Saved entries
• • •

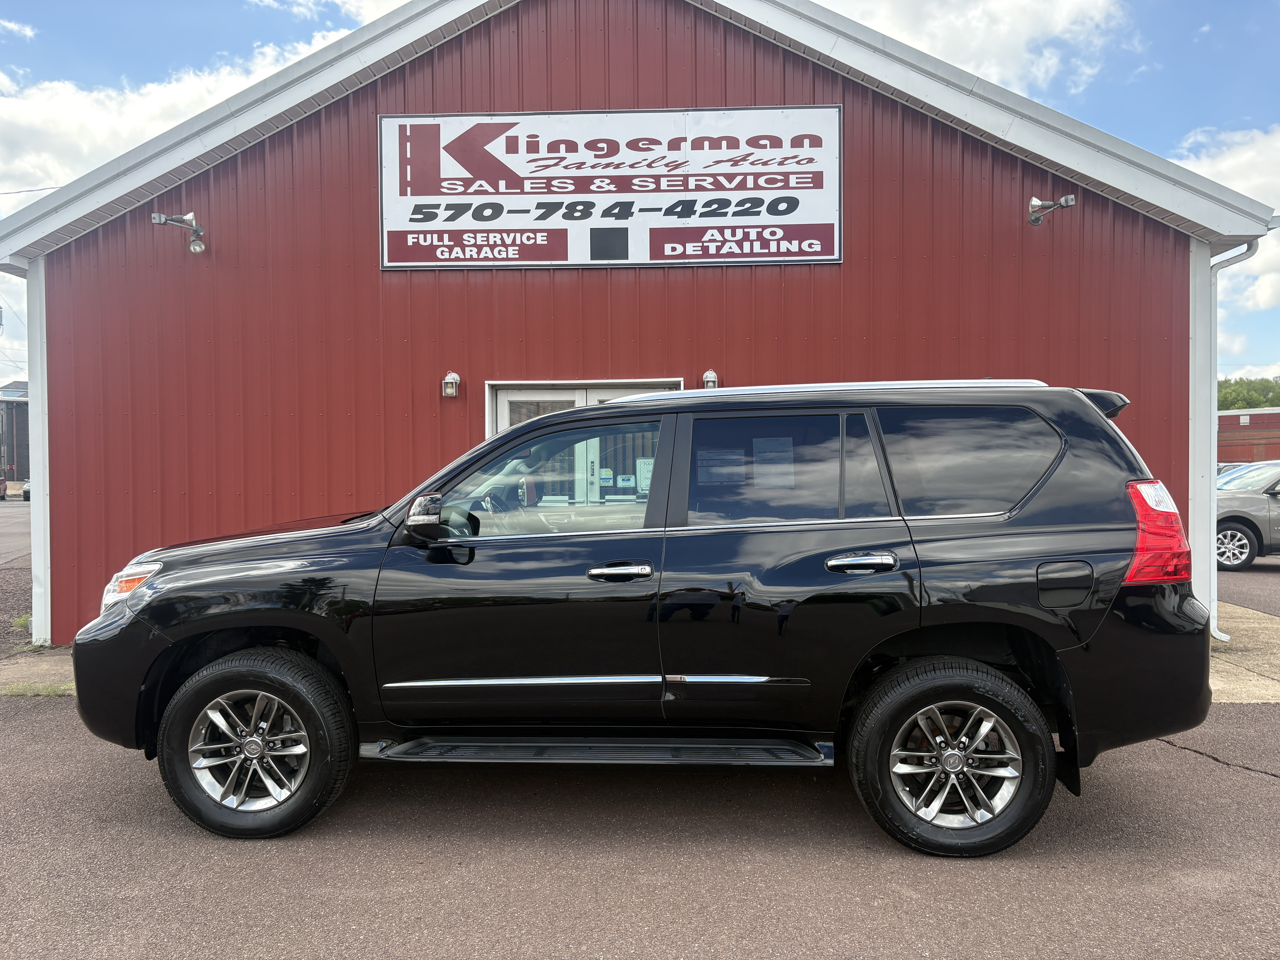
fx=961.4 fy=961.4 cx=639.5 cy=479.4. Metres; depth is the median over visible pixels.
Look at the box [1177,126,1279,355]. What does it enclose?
cloud
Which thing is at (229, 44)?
sky
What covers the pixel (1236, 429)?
red building
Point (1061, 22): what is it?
cloud
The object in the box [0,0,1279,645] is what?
red building
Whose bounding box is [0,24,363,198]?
cloud
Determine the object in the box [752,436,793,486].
window sticker
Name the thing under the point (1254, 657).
concrete pavement
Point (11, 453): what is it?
distant building
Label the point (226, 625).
black suv
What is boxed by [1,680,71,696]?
grass patch
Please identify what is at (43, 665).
pavement
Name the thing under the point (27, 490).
parked car
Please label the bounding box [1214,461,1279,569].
gray car
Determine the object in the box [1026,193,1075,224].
floodlight
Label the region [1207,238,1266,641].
downspout
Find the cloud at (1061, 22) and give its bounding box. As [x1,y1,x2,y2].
[816,0,1134,98]
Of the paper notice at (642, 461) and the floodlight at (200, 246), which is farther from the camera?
the floodlight at (200, 246)
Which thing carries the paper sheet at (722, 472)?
attached to the black suv
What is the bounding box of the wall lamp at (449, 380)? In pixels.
[441,371,460,397]
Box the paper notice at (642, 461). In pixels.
[635,457,653,494]
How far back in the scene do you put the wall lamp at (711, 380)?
7.73 m
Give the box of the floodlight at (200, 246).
[151,210,206,254]
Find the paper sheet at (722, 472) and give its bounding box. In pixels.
[698,448,743,484]
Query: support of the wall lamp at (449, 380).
attached to the red building at (708, 90)
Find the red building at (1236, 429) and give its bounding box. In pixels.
[1217,406,1279,462]
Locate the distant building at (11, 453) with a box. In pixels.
[0,381,29,488]
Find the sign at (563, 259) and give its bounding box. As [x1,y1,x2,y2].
[380,107,841,271]
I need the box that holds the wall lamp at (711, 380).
[701,368,719,388]
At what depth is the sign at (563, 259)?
8.40 m
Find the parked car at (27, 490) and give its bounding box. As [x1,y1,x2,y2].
[22,477,32,501]
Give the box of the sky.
[0,0,1279,387]
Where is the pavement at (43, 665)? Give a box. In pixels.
[0,648,77,694]
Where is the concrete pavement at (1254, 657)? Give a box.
[1207,599,1279,703]
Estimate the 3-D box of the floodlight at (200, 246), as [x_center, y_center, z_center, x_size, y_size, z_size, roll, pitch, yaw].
[-3.816,-2.060,7.989,0.351,0.340,0.366,0,1,2]
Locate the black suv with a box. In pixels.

• • •

THE PROBLEM -> Exact copy, no pictures: reproduce every record above.

WRITTEN RESPONSE ->
fx=961.4 fy=961.4 cx=639.5 cy=479.4. Metres; depth is the median over visible pixels.
Look at the box [1177,126,1279,355]. What does it enclose?
cloud
Which thing is at (229, 44)?
sky
What covers the pixel (1236, 429)?
red building
Point (1061, 22): what is it?
cloud
The object in the box [0,0,1279,645] is what?
red building
Whose bounding box is [0,24,363,198]?
cloud
Determine the object in the box [752,436,793,486].
window sticker
Name the thing under the point (1254, 657).
concrete pavement
Point (11, 453): what is it?
distant building
Label the point (226, 625).
black suv
What is boxed by [1,680,71,696]?
grass patch
Please identify what is at (43, 665).
pavement
Name the thing under the point (27, 490).
parked car
Please label the bounding box [1214,461,1279,569].
gray car
Determine the object in the box [1026,193,1075,224].
floodlight
Label the region [1207,238,1266,641].
downspout
Find the cloud at (1061, 22) and give its bounding box. As [x1,y1,x2,y2].
[816,0,1134,98]
Of the paper notice at (642, 461) and the floodlight at (200, 246), which is farther from the camera?
the floodlight at (200, 246)
Which thing carries the paper sheet at (722, 472)?
attached to the black suv
What is the bounding box of the wall lamp at (449, 380)? In pixels.
[441,371,460,397]
Box the paper notice at (642, 461). In pixels.
[635,457,653,494]
How far back in the scene do you put the wall lamp at (711, 380)?
7.73 m
Give the box of the floodlight at (200, 246).
[151,210,206,254]
Find the paper sheet at (722, 472) and give its bounding box. In pixels.
[698,448,743,484]
Query: support of the wall lamp at (449, 380).
attached to the red building at (708, 90)
Find the red building at (1236, 429) and give its bounding box. In pixels.
[1217,406,1279,462]
Locate the distant building at (11, 453) with a box. In pixels.
[0,381,29,488]
Find the sign at (563, 259) and give its bounding box. As [x1,y1,x2,y2].
[380,107,841,271]
I need the box that holds the wall lamp at (711, 380).
[701,368,719,388]
At what depth is the sign at (563, 259)?
8.40 m
Find the parked car at (27, 490) and give its bounding box. As [x1,y1,x2,y2].
[22,477,32,501]
Give the box of the sky.
[0,0,1279,387]
Where is the pavement at (43, 665)? Give a box. In pixels.
[0,648,77,694]
Where is the concrete pavement at (1254, 657)? Give a box.
[1207,599,1279,703]
Estimate the 3-D box of the floodlight at (200, 246), as [x_center, y_center, z_center, x_size, y_size, z_size, roll, pitch, yaw].
[-3.816,-2.060,7.989,0.351,0.340,0.366,0,1,2]
Locate the black suv with a box. In pixels.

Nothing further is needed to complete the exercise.